A descida da taxa de IRS beneficia apenas uma parte dos portugueses. Quem aufere salários acima dos 1.939€ brutos está fora dessa medida. Por um lado, constata-se que a proposta de OE não considerou na devida medida os rendimentos das famílias mais carenciadas e corre o risco de sobrecarregar de impostos quem ganha pouco.
Por outro lado, a conjuntura inflacionista não está ainda debelada o que pode deixar as autarquias em maus lençóis. São elas as entidades mais próximas dos cidadãos e dos problemas que eles enfrentam no dia a dia. As autarquias devem ser um braço forte dos munícipes, abraçar com eles as causas que servem as pessoas e o desenvolvimento dos territórios. Na atual conjuntura, vão debater-se com problemas ainda maiores, relacionados com o esforço das famílias, que já é grande e poderá tornar-se incomportável.
A Associação Nacional de Municípios Portugueses (ANMP) entende que, no atual contexto, é indispensável que o OE 2024 salvaguarde a possibilidade de utilização de toda a capacidade de endividamento que os municípios têm. Essa é uma medida que vai permitir apoiar mais pessoas e terá um impacto social relevante na vida de quem realmente precisa.
Desenganem-se aqueles que pensam encontrar nestas minhas palavras qualquer ímpeto populista. Antes pelo contrário, há sim um ímpeto de verdadeira preocupação social. Há que concretizar um orçamento de caráter social, que se reflita positivamente na economia das famílias e que consiga abranger também a classe média. Os últimos anos foram particularmente difíceis e trouxeram graves desafios conjunturais para a atividade municipal.
Acontecimentos de âmbito internacional, como a pandemia COVID-19, o conflito na Ucrânia e a crise inflacionista, bem como as importantes medidas que se implementaram ao nível interno, como a descentralização de competências, as novas medidas no domínio dos transportes e no setor da habitação, exigem hoje uma resposta abrangente. Essa resposta não se vislumbra na totalidade no orçamento anunciado.
Este OE precisa de refletir medidas sólidas, que possam responder às carências que aqueles acontecimentos espoletaram e dar novo alento às expetativas da população. É preciso fazer mais do que subir o salário mínimo para equilibrar as finanças dos portugueses.
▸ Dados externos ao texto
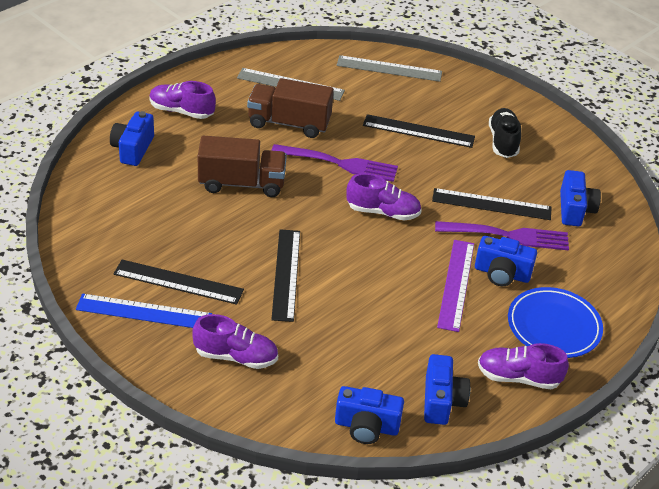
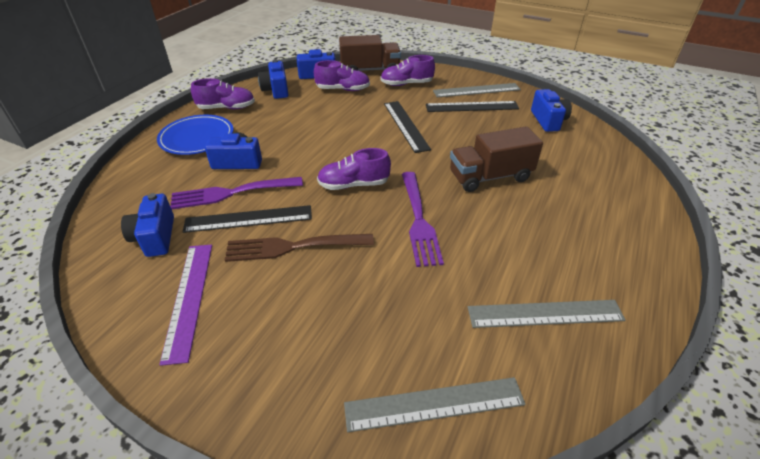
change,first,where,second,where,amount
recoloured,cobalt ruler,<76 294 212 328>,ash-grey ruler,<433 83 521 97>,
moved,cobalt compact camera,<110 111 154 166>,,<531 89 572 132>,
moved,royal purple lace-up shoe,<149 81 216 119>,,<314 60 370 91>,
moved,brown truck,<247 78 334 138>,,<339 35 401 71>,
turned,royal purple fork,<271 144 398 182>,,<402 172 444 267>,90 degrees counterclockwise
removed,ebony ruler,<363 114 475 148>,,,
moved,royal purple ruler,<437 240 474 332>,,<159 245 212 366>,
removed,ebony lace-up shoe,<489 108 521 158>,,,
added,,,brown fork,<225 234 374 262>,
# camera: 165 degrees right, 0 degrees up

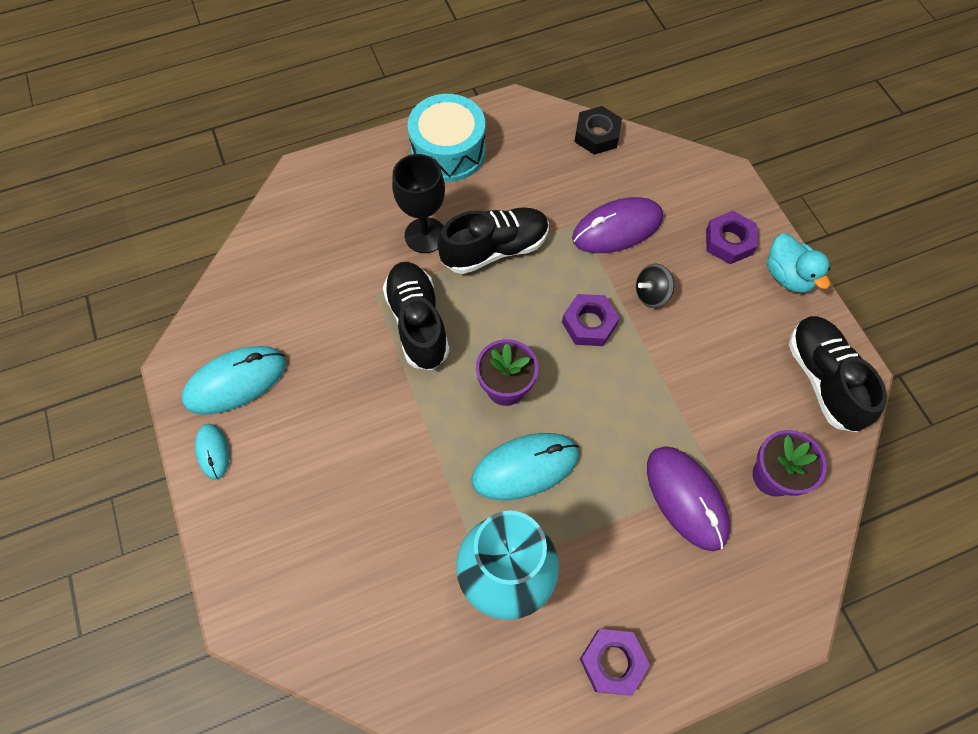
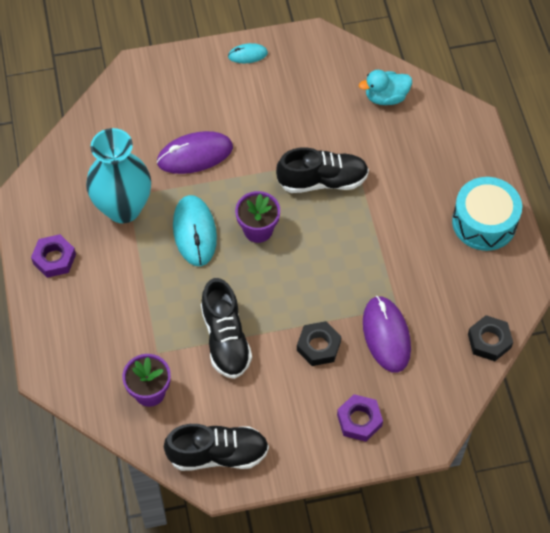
change,first,where,second,where,amount
removed,aqua computer mouse,<182 346 286 415>,,,
removed,ebony goblet,<392 154 445 253>,,,
moved,ebony lace-up shoe,<437 207 549 274>,,<201 278 252 379>,
removed,royal purple hexagon nut,<562 294 620 346>,,,
replaced,ebony whirligig,<636 264 674 308>,ebony hexagon nut,<297 321 341 366>,
moved,royal purple computer mouse,<647 446 730 551>,,<157 131 233 174>,
moved,aqua duck,<767 234 831 293>,,<359 70 412 105>,
# camera: 100 degrees right, 5 degrees down

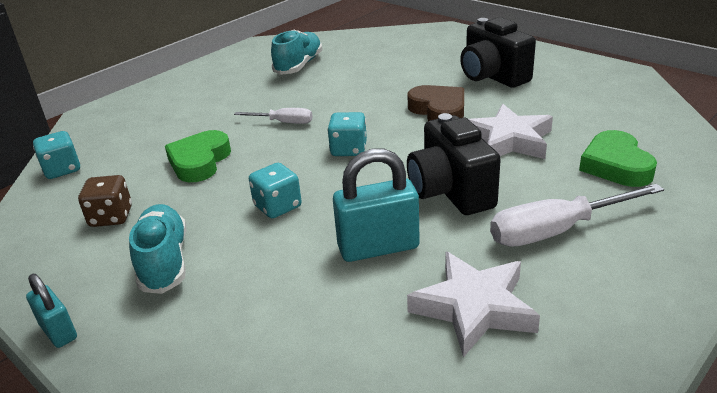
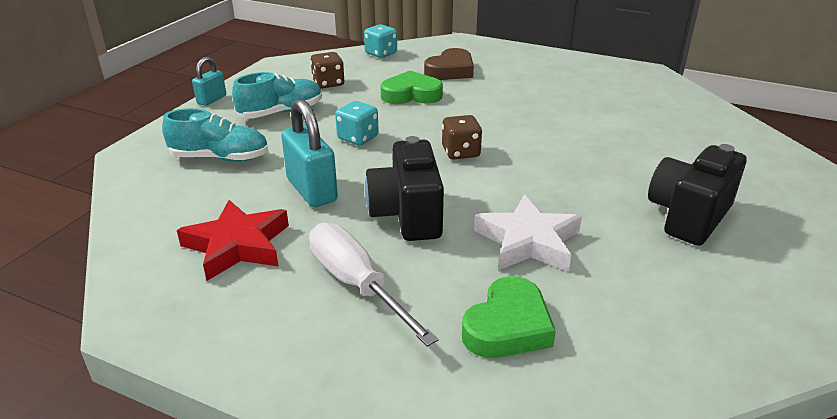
change,first,where,second,where,amount
removed,snow-white screwdriver,<234 108 313 124>,,,
moved,aqua lace-up shoe,<271 30 322 75>,,<162 108 268 162>,
recoloured,aqua dice,<327 112 367 156>,brown dice,<442 115 482 159>,
moved,brown heart shape,<407 85 464 121>,,<424 48 474 80>,
turned,ebony compact camera,<407 113 501 215>,,<365 136 444 241>,60 degrees counterclockwise
recoloured,snow-white star shape,<407 252 540 358>,crimson star shape,<177 200 289 281>,
turned,leaf-green heart shape,<579 130 657 187>,,<462 276 556 358>,150 degrees clockwise
# camera: 70 degrees right, 0 degrees up

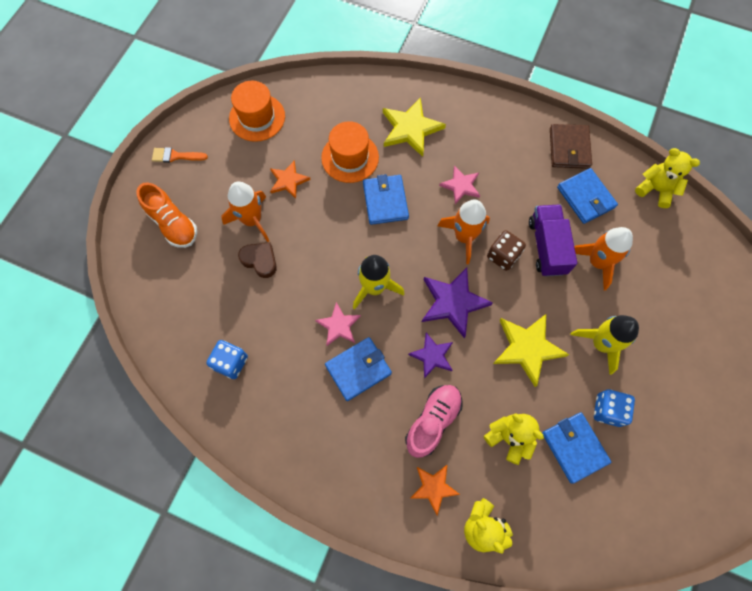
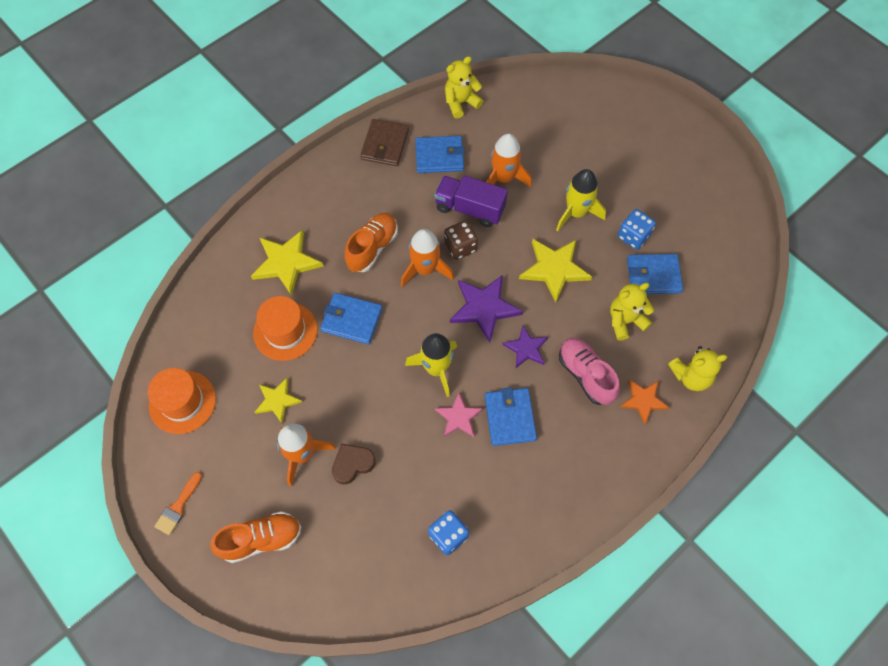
change,first,where,second,where,amount
recoloured,orange star shape,<270 161 311 199>,golden star shape,<255 377 302 423>,
replaced,rose-pink star shape,<439 165 480 204>,orange lace-up shoe,<345 213 398 272>,
turned,brown card wallet,<550 124 592 169>,,<360 119 409 166>,75 degrees clockwise
# camera: 65 degrees left, 5 degrees down

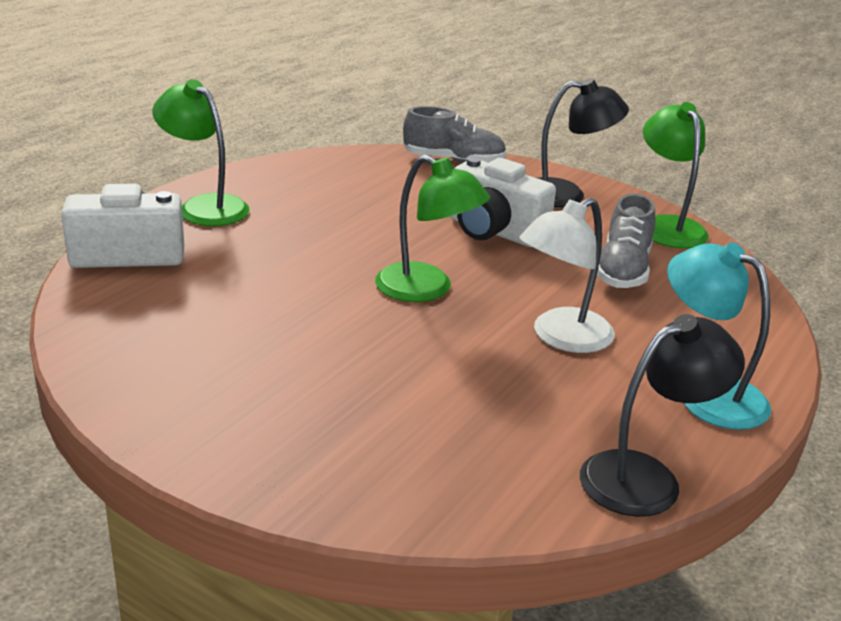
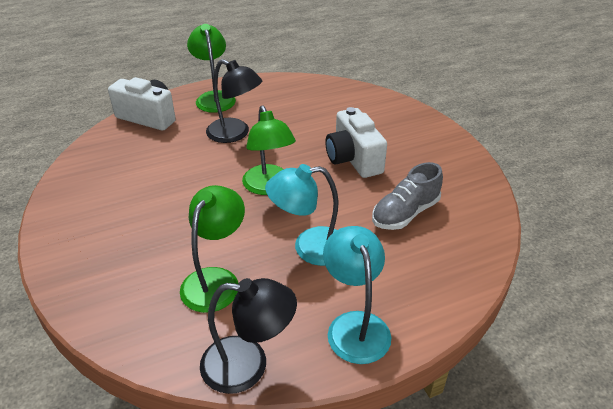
change,first,where,second,where,amount
removed,ash-grey lace-up shoe,<403 106 507 163>,,,
recoloured,snow-white desk lamp,<519 198 615 353>,aqua desk lamp,<265 164 339 266>,
moved,ebony desk lamp,<538 78 629 207>,,<206 59 262 143>,
moved,leaf-green desk lamp,<643 102 709 248>,,<180 185 245 313>,
# camera: 35 degrees right, 10 degrees up

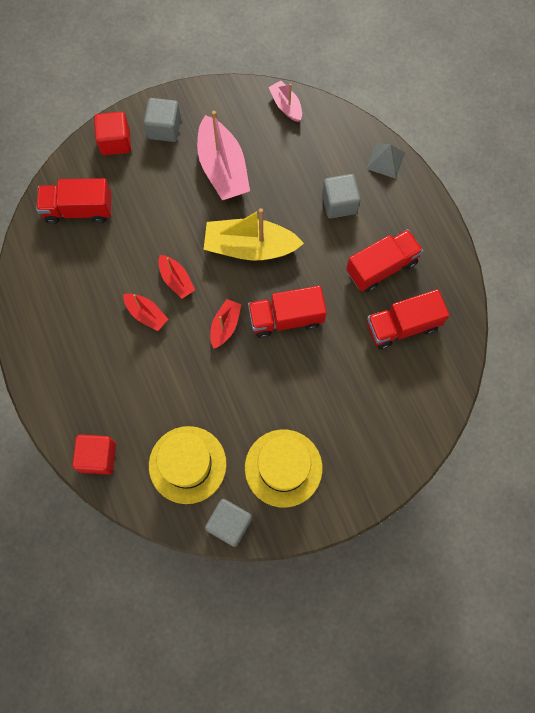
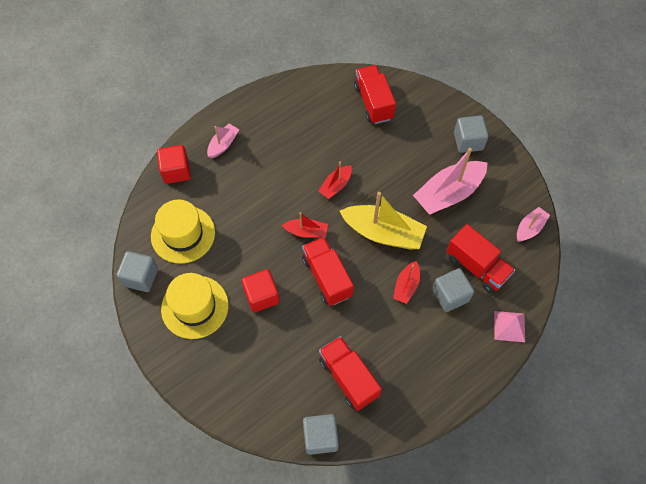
change,first,where,second,where,amount
moved,crimson block,<94 112 131 155>,,<242 269 280 312>,
moved,crimson boat,<123 293 168 331>,,<393 261 420 304>,
turned,golden boat,<204 208 304 261>,,<340 192 427 250>,120 degrees clockwise
moved,crimson truck,<346 229 423 292>,,<447 224 515 293>,
recoloured,ash-grey pyramid shape,<366 143 405 179>,rose-pink pyramid shape,<494 311 525 342>,
added,,,rose-pink boat,<207 124 239 158>,
added,,,ash-grey block,<303 414 339 455>,
# camera: 75 degrees right, 10 degrees down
A ANMP foi perentória nas reivindicações apresentadas e conseguiu obter acolhimento em algumas, ficando ainda importantes decisões por tomar. A iluminação pública e as refeições escolares devem beneficiar de isenção em sede de IVA ou serem tributadas à taxa mínima. Deve proceder-se a uma harmonização das taxas de IVA nos serviços de água, saneamento e resíduos, independentemente do modelo de gestão adotado.
A atual Lei das Finanças Locais continua a demonstrar-se inapta e desajustada para dar resposta aos reptos neste contexto, cada vez mais desafiante e em permanente evolução. É preciso encarar esta realidade com desassombro e trabalhar na concretização de uma Nova Lei das Finanças Locais.
Este OE dita o fim das contribuições das autarquias para a ADSE, que é uma medida que se aplaude, por ser justa, e que responde ao reivindicado pela ANMP. Esta alteração vem, assim, consagrar o modelo de autofinanciamento da ADSE por exclusiva quotização dos beneficiários.
À Assembleia da República caberá agora a aprovação de alterações ao OE, esperando-se que no final sejam encontradas melhores respostas aos problemas das pessoas e, também, das autarquias. Resta-nos reivindicar e consciencializar os deputados de que podemos dar com uma mão sem ter de tirar com a outra.
*Presidente da Câmara Municipal de Vila Real de Santo António e Vice-presidente da Associação Nacional de Municípios Portugueses.